I wrote a small matrix multiplication kernel for self-educational purposes:

/**

* @brief Matrix multiplication kernel.

* @param A The matrix as concencated row vectors.

* @param x Multiplicant vector (size: number of columns in A)

* @param y Result vector A*x (size: number of rows in A)

* @param nRows Number of rows in the matrix.

* @param nCols Number of columns in the matrix.

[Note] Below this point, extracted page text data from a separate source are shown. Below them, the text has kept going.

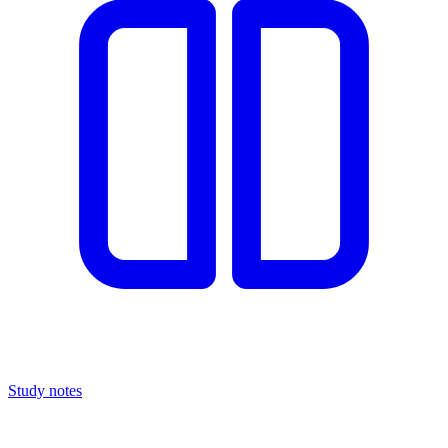
Study notes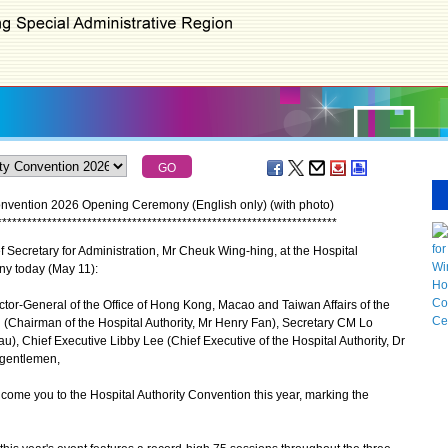
onvention 2026 Opening Ceremony (English only) (with photo)
*
*
*
*
*
*
*
*
*
*
*
*
*
*
*
*
*
*
*
*
*
*
*
*
*
*
*
*
*
*
*
*
*
*
*
*
*
*
*
*
*
*
*
*
*
*
*
*
*
*
*
*
*
*
*
*
*
*
*
*
*
*
*
*
*
*
*
*
Secretary for Administration, Mr Cheuk Wing-hing, at the Hospital
y today (May 11):
tor-General of the Office of Hong Kong, Macao and Taiwan Affairs of the
Chairman of the Hospital Authority, Mr Henry Fan), Secretary CM Lo
), Chief Executive Libby Lee (Chief Executive of the Hospital Authority, Dr
 gentlemen,
ome you to the Hospital Authority Convention this year, marking the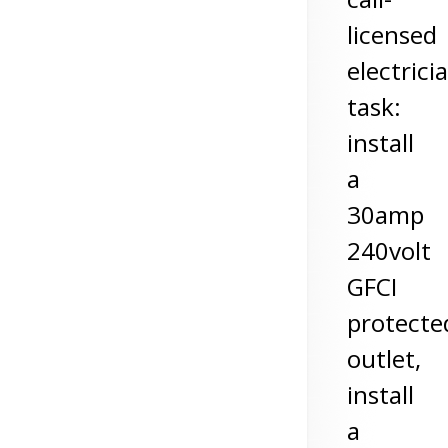
licensed
electrici
task:
install
a
30amp
240volt
GFCI
protecte
outlet,
install
a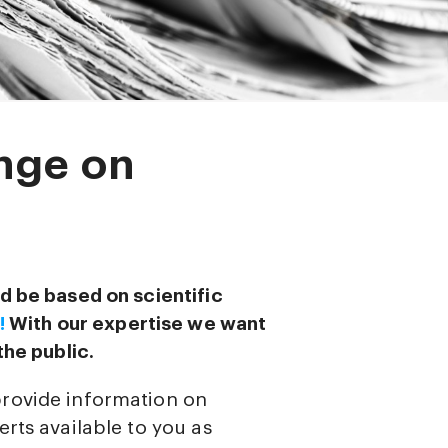
nge on
d be based on scientific
!
With our expertise we want
the public.
provide information on
rts available to you as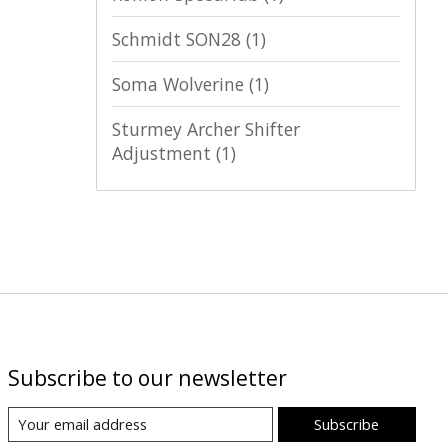
Schmidt SON28
(1)
Soma Wolverine
(1)
Sturmey Archer Shifter
Adjustment
(1)
Subscribe to our newsletter
Subscribe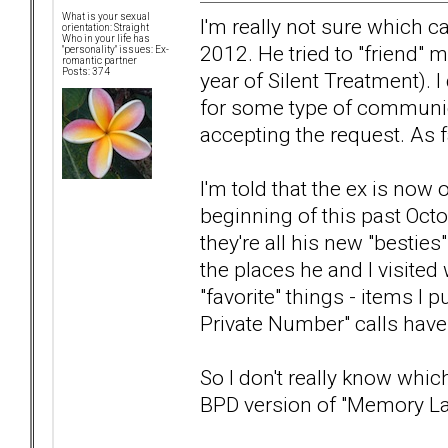
What is your sexual
I'm really not sure which c
orientation: Straight
Who in your life has
2012. He tried to "friend"
"personality" issues: Ex-
romantic partner
Posts: 374
year of Silent Treatment). I
for some type of communica
accepting the request. As fa
I'm told that the ex is no
beginning of this past Oct
they're all his new "bestie
the places he and I visited 
"favorite" things - items I
Private Number" calls have
So I don't really know which
BPD version of "Memory L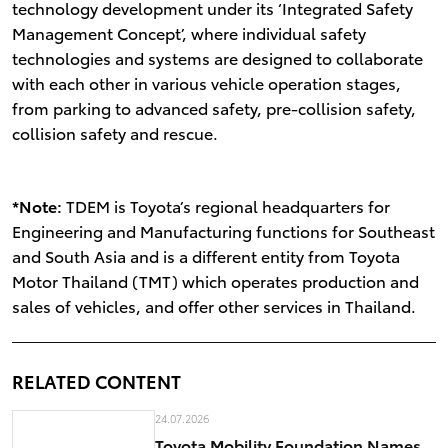
technology development under its ‘Integrated Safety
Management Concept’, where individual safety
technologies and systems are designed to collaborate
with each other in various vehicle operation stages,
from parking to advanced safety, pre-collision safety,
collision safety and rescue.
*Note:
TDEM is Toyota’s regional headquarters for
Engineering and Manufacturing functions for Southeast
and South Asia and is a different entity from Toyota
Motor Thailand (TMT) which operates production and
sales of vehicles, and offer other services in Thailand.
RELATED CONTENT
24.07.2026
Toyota Mobility Foundation Names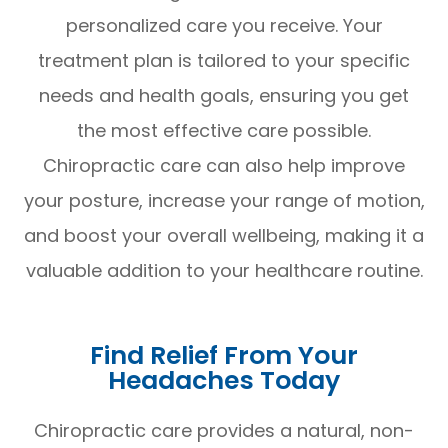
personalized care you receive. Your
treatment plan is tailored to your specific
needs and health goals, ensuring you get
the most effective care possible.
Chiropractic care can also help improve
your posture, increase your range of motion,
and boost your overall wellbeing, making it a
valuable addition to your healthcare routine.
Find Relief From Your
Headaches Today
Chiropractic care provides a natural, non-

* @param xbuffer Local memory buffer for the multiplicant vector.

*/

__kernel void matrixMultiplication(__global double *A,__global double *x,__global double *y,unsigned int nRows,unsigned int nCols,__local double *xbuffer,__local double *resultBuffer)

{

int column=get_local_id(0); // equals the column number

int row=get_group_id(0); // fetch the workgroup number - should be the row number

int globalID=get_global_id(0);

xbuffer[column]=x[column];

barrier(CLK_LOCAL_MEM_FENCE);

resultBuffer[column]=xbuffer[column]*A[globalID];

barrier(CLK_LOCAL_MEM_FENCE);

double sum=0;

if(column==0)

{

for(int k=0;k<nCols;k++) sum += resultBuffer[k];

y[row]=sum;

}

}

I call the kernel this way:

cl::NDRange globalSize(A.getNumberOfRows()*A.getNumberOfColumns());
cl::NDRange localSize(A.getNumberOfColumns());
rcpp::KernelFunctor vektorSquareFunc(matrixMultiplicationKernel,queue,globalSize,localSize);
vektorSquareFunc(cl::Buffer(A),
cl::Buffer(x),
cl::Buffer(y),
A.getNumberOfRows(),
A.getNumberOfColumns(),
rcpp::KernelFunctor::createLocalMemoryBuffer<double>(A.getNumberOfColumns()),
rcpp::KernelFunctor::createLocalMemoryBuffer<double>(A.getNumberOfColumns()));

It works basically.

My questions are:

1. Is it ok to set the matrix column size as local/workgroup size argument?

2. Is the usage of the memory fences and the local memory ok?

3. How to handle the sum-up of the row-vector/vector product in a better way?